→ **THE RECORDS**:
=== Section Start ===

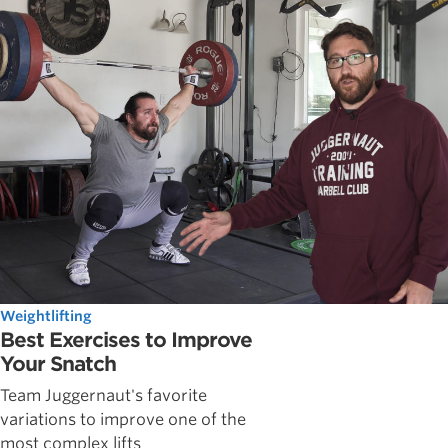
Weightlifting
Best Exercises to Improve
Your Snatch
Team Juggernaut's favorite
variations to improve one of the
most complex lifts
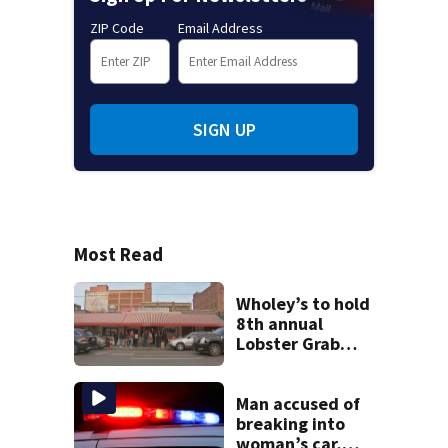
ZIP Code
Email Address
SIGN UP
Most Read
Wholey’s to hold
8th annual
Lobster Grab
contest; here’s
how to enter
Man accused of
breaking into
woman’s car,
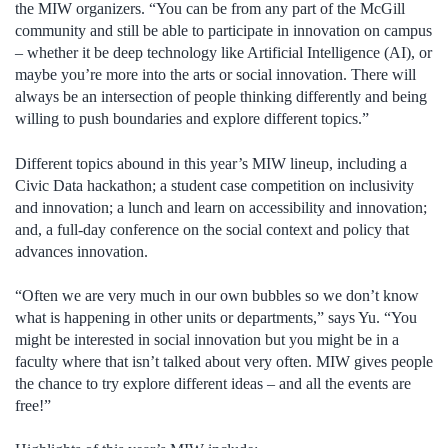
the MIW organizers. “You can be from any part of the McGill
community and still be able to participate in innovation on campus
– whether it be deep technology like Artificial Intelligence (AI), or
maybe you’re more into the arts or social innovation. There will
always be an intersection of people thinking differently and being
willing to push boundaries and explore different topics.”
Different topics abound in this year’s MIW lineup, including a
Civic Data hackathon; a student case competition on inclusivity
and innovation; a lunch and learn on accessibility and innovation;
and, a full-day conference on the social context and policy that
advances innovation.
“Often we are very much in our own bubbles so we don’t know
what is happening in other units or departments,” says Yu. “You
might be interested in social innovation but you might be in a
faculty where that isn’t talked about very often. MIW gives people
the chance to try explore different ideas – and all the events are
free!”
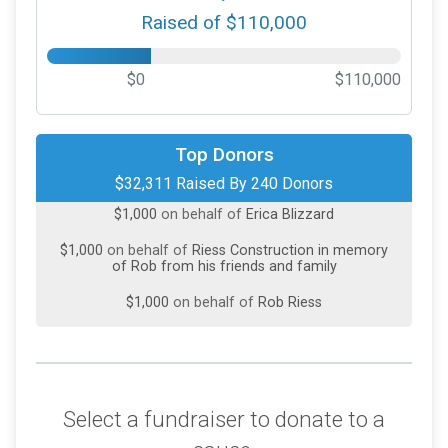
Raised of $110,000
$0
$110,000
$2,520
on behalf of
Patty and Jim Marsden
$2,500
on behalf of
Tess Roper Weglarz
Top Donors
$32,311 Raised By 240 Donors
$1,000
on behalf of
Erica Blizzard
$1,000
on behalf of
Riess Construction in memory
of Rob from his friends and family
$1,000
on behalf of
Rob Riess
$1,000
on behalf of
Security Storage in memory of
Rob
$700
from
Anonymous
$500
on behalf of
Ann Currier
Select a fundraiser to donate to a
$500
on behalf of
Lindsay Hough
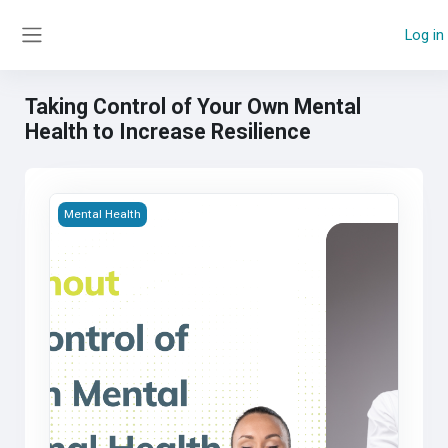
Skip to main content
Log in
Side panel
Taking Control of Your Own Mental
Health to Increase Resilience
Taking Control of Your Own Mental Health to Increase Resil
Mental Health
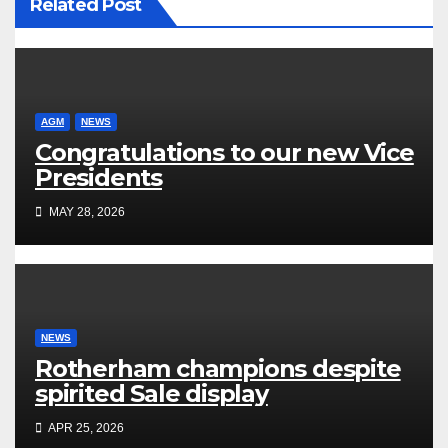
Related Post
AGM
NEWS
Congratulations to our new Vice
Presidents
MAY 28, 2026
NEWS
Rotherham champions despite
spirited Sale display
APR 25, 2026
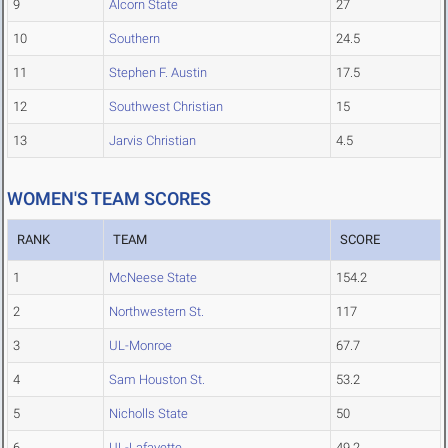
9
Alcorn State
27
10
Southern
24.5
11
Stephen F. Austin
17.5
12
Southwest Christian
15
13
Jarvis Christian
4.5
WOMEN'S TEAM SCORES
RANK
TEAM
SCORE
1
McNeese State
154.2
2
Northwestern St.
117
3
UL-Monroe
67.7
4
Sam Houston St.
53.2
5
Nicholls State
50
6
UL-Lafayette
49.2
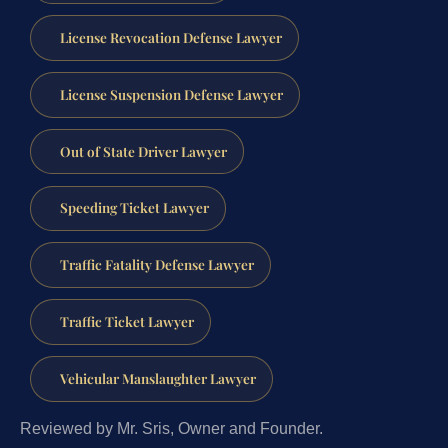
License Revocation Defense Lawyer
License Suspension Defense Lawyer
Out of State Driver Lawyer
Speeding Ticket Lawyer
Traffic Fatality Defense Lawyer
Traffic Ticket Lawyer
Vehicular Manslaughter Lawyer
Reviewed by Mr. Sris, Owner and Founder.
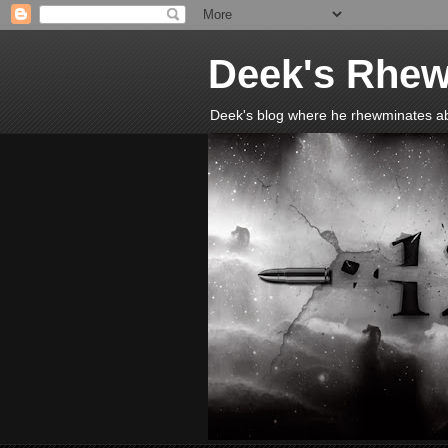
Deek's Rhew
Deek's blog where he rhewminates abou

=== Section End ===

→ **JOB**:
For each line above that includes "Your", make a copy.

→ **OUTPUT BELOW**:
Your Snatch
Taking Control of Your Own Mental
Taking Control of Your Own Mental Health to Increase Resil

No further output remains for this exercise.